> **THE DATA**:

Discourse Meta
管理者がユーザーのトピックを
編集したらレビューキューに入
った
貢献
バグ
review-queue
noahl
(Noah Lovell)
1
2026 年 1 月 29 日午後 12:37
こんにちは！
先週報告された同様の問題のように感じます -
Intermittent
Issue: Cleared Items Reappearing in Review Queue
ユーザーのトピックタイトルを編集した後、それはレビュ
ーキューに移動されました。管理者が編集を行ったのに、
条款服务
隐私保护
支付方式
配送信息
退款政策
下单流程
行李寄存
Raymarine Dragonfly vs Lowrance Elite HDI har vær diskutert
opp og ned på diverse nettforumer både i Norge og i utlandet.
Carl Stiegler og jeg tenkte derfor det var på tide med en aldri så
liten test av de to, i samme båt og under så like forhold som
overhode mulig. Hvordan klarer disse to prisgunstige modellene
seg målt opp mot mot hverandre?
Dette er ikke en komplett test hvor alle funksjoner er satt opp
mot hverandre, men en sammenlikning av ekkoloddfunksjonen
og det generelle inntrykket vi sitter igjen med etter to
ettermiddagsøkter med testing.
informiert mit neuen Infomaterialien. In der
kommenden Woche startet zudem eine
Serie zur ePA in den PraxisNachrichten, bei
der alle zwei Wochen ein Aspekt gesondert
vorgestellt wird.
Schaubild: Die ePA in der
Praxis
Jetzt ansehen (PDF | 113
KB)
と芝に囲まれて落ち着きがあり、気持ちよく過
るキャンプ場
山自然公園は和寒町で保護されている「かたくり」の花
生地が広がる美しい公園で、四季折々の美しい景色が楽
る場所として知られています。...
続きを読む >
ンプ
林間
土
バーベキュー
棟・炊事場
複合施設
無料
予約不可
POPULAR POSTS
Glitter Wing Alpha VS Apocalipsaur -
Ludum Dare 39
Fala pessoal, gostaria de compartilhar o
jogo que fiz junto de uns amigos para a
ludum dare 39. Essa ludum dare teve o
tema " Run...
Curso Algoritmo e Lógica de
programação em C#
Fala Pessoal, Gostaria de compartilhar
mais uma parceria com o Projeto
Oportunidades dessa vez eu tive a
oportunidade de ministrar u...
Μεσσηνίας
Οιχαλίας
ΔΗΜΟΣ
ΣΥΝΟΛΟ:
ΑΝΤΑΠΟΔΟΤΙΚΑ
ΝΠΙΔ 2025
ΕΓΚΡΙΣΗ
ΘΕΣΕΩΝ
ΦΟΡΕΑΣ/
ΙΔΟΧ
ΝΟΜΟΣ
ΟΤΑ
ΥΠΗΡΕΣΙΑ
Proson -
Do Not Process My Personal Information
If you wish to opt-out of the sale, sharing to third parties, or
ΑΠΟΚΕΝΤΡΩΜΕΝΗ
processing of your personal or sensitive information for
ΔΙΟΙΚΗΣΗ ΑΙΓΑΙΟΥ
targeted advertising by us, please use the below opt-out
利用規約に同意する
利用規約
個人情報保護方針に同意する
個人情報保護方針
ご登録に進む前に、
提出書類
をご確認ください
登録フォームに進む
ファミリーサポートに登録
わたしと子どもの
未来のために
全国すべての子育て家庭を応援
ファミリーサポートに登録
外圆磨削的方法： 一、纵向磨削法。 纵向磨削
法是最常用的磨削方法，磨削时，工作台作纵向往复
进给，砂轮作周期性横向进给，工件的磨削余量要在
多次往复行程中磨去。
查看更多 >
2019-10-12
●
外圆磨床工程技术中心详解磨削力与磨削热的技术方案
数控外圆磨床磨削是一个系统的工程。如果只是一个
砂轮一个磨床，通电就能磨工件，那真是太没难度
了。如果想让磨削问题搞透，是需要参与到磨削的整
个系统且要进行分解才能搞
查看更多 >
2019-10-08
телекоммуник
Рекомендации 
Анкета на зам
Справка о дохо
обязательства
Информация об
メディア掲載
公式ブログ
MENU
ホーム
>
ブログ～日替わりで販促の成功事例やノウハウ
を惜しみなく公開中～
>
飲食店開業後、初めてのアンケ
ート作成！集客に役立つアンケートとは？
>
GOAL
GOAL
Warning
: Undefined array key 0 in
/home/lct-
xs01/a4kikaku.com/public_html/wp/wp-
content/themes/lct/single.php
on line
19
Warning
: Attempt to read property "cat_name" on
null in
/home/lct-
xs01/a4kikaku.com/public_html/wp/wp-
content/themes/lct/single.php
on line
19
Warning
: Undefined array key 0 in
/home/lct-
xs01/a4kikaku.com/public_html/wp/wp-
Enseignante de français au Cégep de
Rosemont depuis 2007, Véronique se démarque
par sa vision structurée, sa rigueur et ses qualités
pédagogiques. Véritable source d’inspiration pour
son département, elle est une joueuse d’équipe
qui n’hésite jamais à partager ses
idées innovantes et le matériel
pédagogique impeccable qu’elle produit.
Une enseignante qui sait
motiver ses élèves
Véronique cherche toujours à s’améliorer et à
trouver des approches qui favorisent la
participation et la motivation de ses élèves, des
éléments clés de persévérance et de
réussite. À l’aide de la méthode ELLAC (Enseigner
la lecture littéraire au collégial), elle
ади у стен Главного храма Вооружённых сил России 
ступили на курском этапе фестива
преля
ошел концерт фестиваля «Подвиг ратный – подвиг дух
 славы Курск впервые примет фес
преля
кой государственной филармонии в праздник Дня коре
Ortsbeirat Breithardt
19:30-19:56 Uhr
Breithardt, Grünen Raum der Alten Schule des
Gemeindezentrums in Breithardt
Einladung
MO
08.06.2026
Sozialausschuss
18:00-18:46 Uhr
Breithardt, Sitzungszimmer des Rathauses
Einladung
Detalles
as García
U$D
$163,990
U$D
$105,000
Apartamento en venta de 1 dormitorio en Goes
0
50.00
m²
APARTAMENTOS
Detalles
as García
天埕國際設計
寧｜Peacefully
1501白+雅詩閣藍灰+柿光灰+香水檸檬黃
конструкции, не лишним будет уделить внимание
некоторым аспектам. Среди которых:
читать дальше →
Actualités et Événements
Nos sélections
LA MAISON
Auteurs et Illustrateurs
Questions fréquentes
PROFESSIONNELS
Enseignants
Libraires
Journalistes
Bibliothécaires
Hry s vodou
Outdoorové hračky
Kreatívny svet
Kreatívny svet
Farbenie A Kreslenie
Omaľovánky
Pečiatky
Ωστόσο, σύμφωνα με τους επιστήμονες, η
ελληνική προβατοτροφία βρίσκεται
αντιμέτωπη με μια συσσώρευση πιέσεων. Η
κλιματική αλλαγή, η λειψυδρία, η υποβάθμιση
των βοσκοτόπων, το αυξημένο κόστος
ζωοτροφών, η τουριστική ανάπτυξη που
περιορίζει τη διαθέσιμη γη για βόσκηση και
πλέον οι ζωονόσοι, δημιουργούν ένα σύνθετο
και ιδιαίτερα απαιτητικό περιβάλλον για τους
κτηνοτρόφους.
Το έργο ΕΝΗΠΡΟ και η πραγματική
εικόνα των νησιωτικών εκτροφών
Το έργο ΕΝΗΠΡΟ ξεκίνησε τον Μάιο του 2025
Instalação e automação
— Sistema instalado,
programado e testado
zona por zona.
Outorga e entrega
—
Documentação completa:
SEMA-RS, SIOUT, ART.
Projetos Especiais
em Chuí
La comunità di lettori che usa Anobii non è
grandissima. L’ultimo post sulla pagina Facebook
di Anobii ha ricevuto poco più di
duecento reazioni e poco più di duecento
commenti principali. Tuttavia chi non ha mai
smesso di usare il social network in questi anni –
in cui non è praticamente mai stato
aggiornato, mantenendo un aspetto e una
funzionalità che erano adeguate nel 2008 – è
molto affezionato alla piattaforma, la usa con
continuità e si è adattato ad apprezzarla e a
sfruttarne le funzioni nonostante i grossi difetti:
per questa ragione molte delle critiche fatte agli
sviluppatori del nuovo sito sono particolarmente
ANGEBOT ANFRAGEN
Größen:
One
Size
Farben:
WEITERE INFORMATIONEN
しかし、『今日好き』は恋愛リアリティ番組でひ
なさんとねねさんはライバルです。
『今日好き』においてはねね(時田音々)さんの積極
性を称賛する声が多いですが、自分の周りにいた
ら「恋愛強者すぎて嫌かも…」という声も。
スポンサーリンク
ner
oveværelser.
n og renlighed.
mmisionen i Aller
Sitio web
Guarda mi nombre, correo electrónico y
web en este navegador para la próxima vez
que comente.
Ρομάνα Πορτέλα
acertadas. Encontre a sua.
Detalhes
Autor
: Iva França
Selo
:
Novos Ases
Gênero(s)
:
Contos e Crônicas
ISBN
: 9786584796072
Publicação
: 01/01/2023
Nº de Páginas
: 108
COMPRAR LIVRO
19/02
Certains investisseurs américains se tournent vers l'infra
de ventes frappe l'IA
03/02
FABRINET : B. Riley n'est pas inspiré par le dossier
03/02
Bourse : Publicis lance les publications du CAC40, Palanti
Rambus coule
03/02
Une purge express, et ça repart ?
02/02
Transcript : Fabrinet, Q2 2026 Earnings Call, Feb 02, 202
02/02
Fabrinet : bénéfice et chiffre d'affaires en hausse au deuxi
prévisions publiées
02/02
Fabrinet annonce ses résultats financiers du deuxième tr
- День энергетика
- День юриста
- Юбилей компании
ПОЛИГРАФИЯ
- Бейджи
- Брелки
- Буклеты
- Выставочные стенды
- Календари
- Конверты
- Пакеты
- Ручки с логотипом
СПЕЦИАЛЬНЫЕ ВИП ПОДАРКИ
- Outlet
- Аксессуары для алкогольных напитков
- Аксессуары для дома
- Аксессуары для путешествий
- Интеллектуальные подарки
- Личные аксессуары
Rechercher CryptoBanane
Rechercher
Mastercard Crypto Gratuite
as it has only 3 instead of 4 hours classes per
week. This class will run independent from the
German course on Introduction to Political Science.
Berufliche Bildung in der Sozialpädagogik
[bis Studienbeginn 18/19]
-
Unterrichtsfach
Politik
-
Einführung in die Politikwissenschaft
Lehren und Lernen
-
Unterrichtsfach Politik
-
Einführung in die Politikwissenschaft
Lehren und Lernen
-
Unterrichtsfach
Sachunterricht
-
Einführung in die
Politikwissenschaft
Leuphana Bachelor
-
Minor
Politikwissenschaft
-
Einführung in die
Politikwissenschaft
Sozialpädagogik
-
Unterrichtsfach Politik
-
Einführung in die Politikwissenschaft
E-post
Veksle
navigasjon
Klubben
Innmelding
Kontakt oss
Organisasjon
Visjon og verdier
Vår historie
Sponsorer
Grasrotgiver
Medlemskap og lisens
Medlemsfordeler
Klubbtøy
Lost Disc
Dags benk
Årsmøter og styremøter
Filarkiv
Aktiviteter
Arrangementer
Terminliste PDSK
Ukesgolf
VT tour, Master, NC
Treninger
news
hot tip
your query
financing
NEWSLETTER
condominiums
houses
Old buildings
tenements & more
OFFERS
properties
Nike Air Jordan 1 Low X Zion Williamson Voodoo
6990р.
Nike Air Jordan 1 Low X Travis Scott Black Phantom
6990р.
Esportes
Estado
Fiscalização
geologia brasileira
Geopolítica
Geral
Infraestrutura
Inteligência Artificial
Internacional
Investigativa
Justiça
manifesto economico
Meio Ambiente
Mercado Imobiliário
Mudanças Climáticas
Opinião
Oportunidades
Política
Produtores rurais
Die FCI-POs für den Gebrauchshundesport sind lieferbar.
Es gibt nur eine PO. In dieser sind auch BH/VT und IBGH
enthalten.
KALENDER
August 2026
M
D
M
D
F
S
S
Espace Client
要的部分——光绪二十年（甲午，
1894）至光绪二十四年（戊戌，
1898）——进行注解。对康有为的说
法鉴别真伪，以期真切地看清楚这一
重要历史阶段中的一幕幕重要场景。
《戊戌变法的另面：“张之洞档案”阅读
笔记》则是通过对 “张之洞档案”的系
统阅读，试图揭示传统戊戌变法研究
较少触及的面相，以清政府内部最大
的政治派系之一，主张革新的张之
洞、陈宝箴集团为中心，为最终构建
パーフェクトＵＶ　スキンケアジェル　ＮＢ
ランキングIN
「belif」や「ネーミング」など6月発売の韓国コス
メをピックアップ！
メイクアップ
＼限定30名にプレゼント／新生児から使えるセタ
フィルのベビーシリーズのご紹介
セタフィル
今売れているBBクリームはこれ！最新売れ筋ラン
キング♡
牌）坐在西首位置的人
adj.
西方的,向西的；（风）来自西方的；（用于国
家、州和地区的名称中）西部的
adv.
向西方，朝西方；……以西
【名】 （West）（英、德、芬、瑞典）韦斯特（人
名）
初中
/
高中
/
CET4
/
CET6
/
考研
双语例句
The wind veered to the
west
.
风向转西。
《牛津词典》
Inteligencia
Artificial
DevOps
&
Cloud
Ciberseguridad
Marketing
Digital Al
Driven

> **AIM OF THE EXERCISE**: Reproduce exactly the first line of the listing and every line after it, through the one containing "Curso Algoritmo e Lógica de". Nothing else belongs in the output.

> **SOLUTION**:
Discourse Meta
管理者がユーザーのトピックを
編集したらレビューキューに入
った
貢献
バグ
review-queue
noahl
(Noah Lovell)
1
2026 年 1 月 29 日午後 12:37
こんにちは！
先週報告された同様の問題のように感じます -
Intermittent
Issue: Cleared Items Reappearing in Review Queue
ユーザーのトピックタイトルを編集した後、それはレビュ
ーキューに移動されました。管理者が編集を行ったのに、
条款服务
隐私保护
支付方式
配送信息
退款政策
下单流程
行李寄存
Raymarine Dragonfly vs Lowrance Elite HDI har vær diskutert
opp og ned på diverse nettforumer både i Norge og i utlandet.
Carl Stiegler og jeg tenkte derfor det var på tide med en aldri så
liten test av de to, i samme båt og under så like forhold som
overhode mulig. Hvordan klarer disse to prisgunstige modellene
seg målt opp mot mot hverandre?
Dette er ikke en komplett test hvor alle funksjoner er satt opp
mot hverandre, men en sammenlikning av ekkoloddfunksjonen
og det generelle inntrykket vi sitter igjen med etter to
ettermiddagsøkter med testing.
informiert mit neuen Infomaterialien. In der
kommenden Woche startet zudem eine
Serie zur ePA in den PraxisNachrichten, bei
der alle zwei Wochen ein Aspekt gesondert
vorgestellt wird.
Schaubild: Die ePA in der
Praxis
Jetzt ansehen (PDF | 113
KB)
と芝に囲まれて落ち着きがあり、気持ちよく過
るキャンプ場
山自然公園は和寒町で保護されている「かたくり」の花
生地が広がる美しい公園で、四季折々の美しい景色が楽
る場所として知られています。...
続きを読む >
ンプ
林間
土
バーベキュー
棟・炊事場
複合施設
無料
予約不可
POPULAR POSTS
Glitter Wing Alpha VS Apocalipsaur -
Ludum Dare 39
Fala pessoal, gostaria de compartilhar o
jogo que fiz junto de uns amigos para a
ludum dare 39. Essa ludum dare teve o
tema " Run...
Curso Algoritmo e Lógica de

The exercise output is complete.